「仕方ないわね、運が悪かったの」熊谷玲子は眉をひそめて嘆いた。
主催者側が他人の手助けを禁止していたため、自分で自分の勝負をするしかなく、そのため熊谷玲子は最初の犠牲者となってしまった。
彼女は青木岑に助けを求めることができず、自分の運を試すしかなかったが、相手が強すぎたのか、それとも自分の運が悪すぎたのか。

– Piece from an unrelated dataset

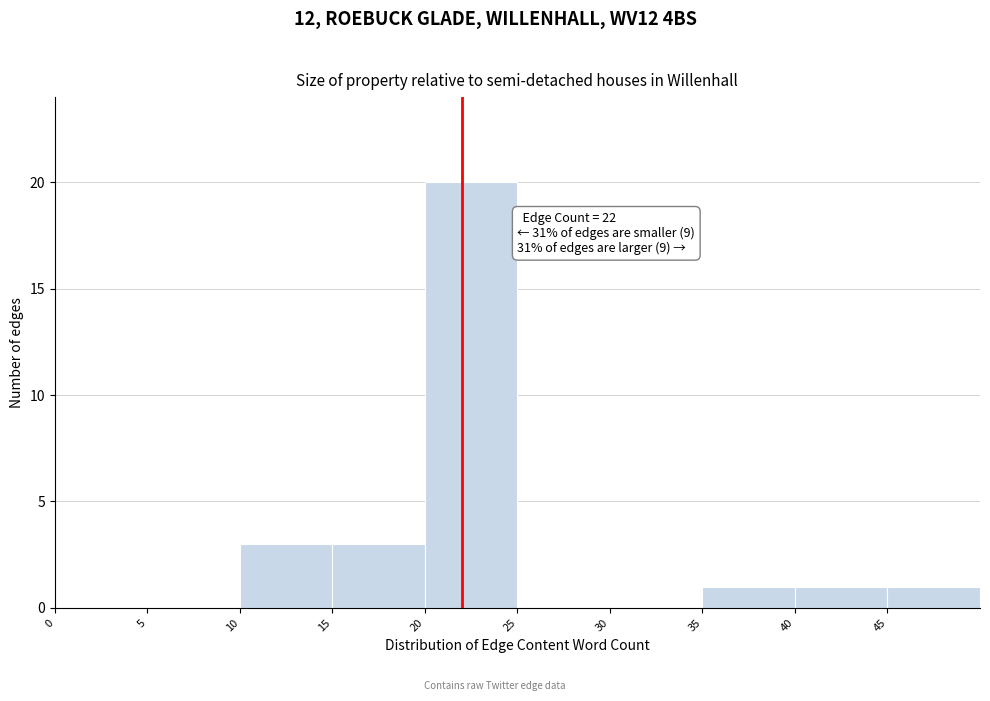

Over which range of the x-axis is the bar tallest?

20 to 25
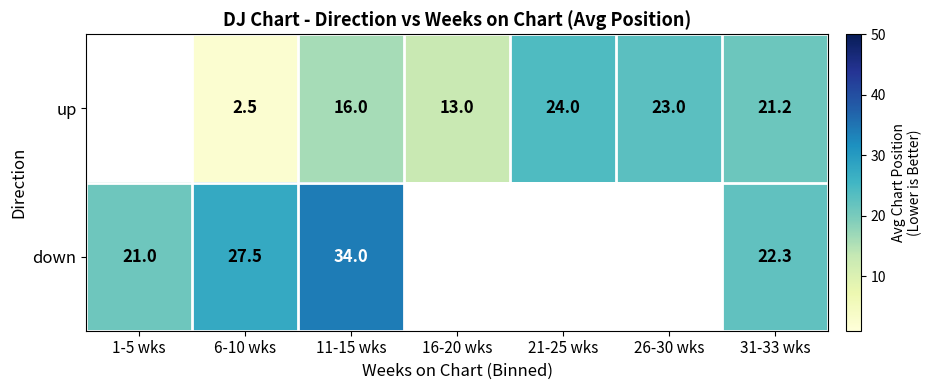

What is the sum of the up values at 6-10 wks and 31-33 wks?

23.7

二百万円があっという間に四十万円まで減ってしまった……
「どうしよう、巻き返す方法を考えてくれない?」熊谷玲子は青木岑の手を引っ張った。
「仕方ないわ、負けは負け。脱落した方がいいわよ。まさか本当に優勝して賭博の神様になりたいわけじゃないでしょう」青木岑は、玲子のような技術も高い知能もない人は、ゲームを楽しむ程度でいいと思った。負けは負けとして受け入れればいい。これからは気楽に観客として楽しめるし、緊張したり心配したりする必要もない。

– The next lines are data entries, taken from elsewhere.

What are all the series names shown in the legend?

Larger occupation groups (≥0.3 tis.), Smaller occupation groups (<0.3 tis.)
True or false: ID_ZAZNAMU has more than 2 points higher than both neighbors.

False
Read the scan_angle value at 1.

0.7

「でも……あのうるさい警察官が私のことを笑うわ」熊谷玲子は心配そうに言った。
「ハハハ……大丈夫よ。だって彼も成績悪いし、きっとあなたと同じように脱落するわよ」
「本当?ハハハハ、それなら安心だわ」道連れがいると思うと、熊谷玲子は佐藤然も負けると聞いて、急に気が楽になった。
青木岑は西尾聡雄の側に戻って少し立ち止まった。彼女の西尾様は全く心配する必要がないのだから。

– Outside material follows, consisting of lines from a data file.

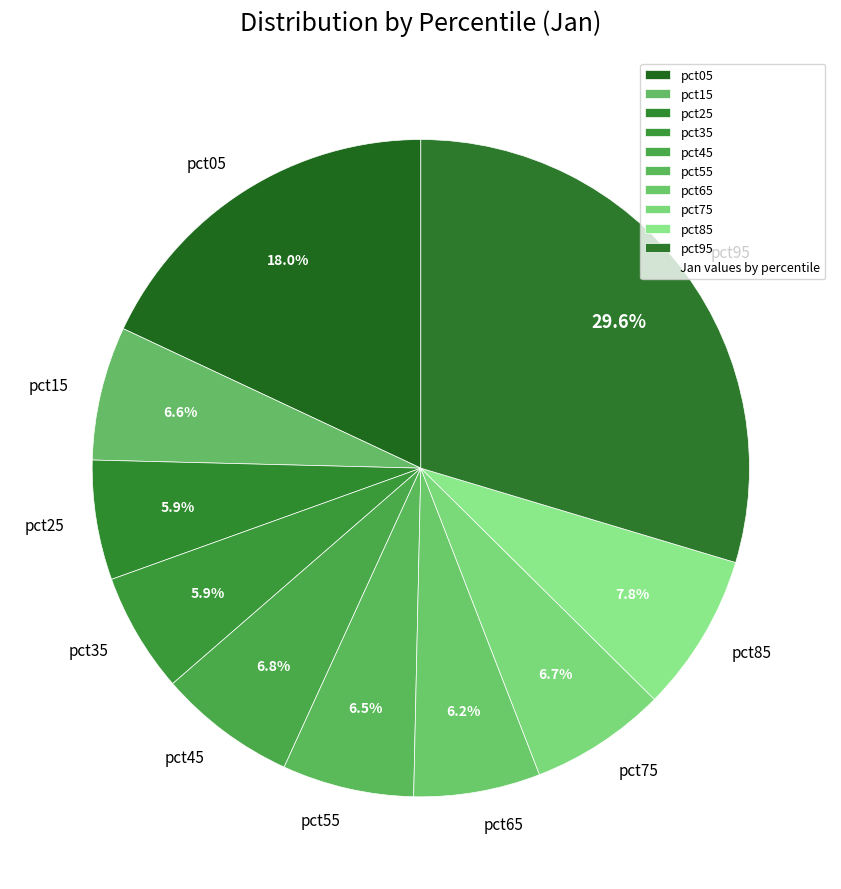

The pct45 slice represents 7% of the pie. True or false?

True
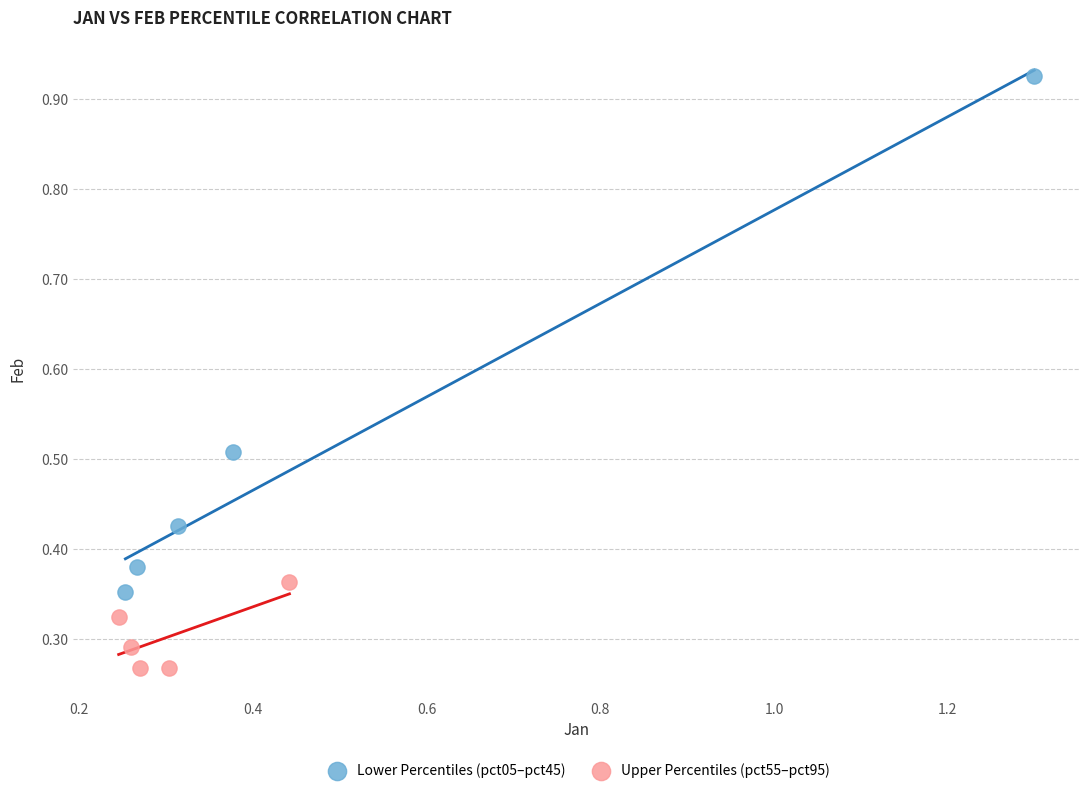

Which series reaches the minimum Y coordinate?

Upper Percentiles (pct55–pct95)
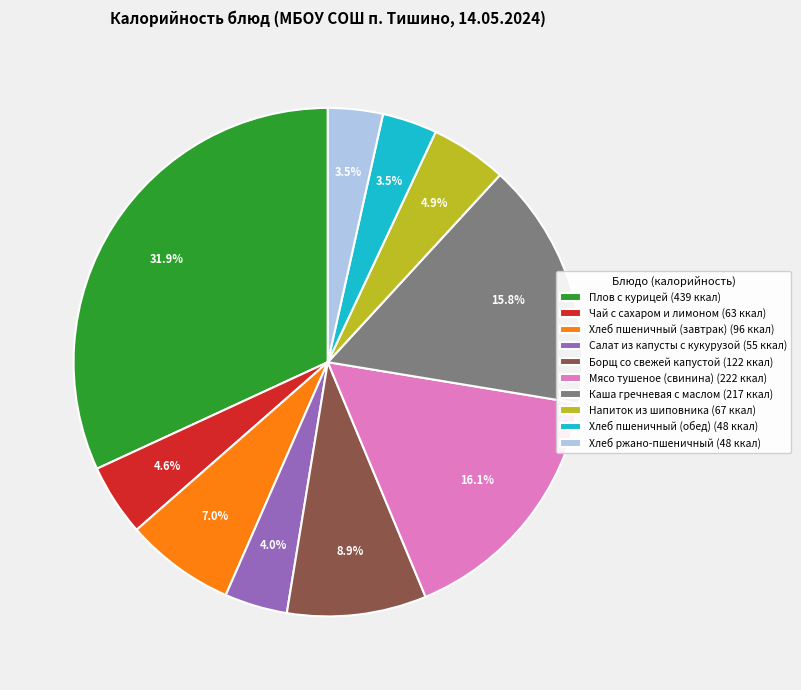

Does Каша гречневая с маслом account for over 50% of the chart?

No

勝ち金が山のように積まれ、西尾聡雄のテーブルの他の三人のプレイヤーは、ほぼ全て負けていた。
一時間も経たないうちに、彼は六百万円を勝ち取り、その後西尾聡雄は立ち上がって、青木岑の腰に手を回した。
「どう?妻よ」
「まだ二十八万円しか勝ってないわ」青木岑は笑って言った。
「大丈夫、焦る必要はない。まだ一時間以上あるから、飲み物でも飲みに行こう」
その後、西尾聡雄は青木岑を抱きながら休憩エリアに向かい、コーヒーを二杯注文した。
佐藤然と熊谷玲子はすでに全て失い、傍らで景色を眺めていた……
佐藤然:あの夫婦は本当に異常だよ。まだ時間があるのにコーヒーを飲みに行くなんて。
熊谷玲子:あの人たちは必ず勝てる自信があるのよ。私たちとは違うわ。
佐藤然:じゃあ、お前は金持ちの旦那でも釣ればいいじゃないか?
熊谷玲子:釣るって何よ!私のテーブルはおばさんとおじいちゃんばっかりだったわよ。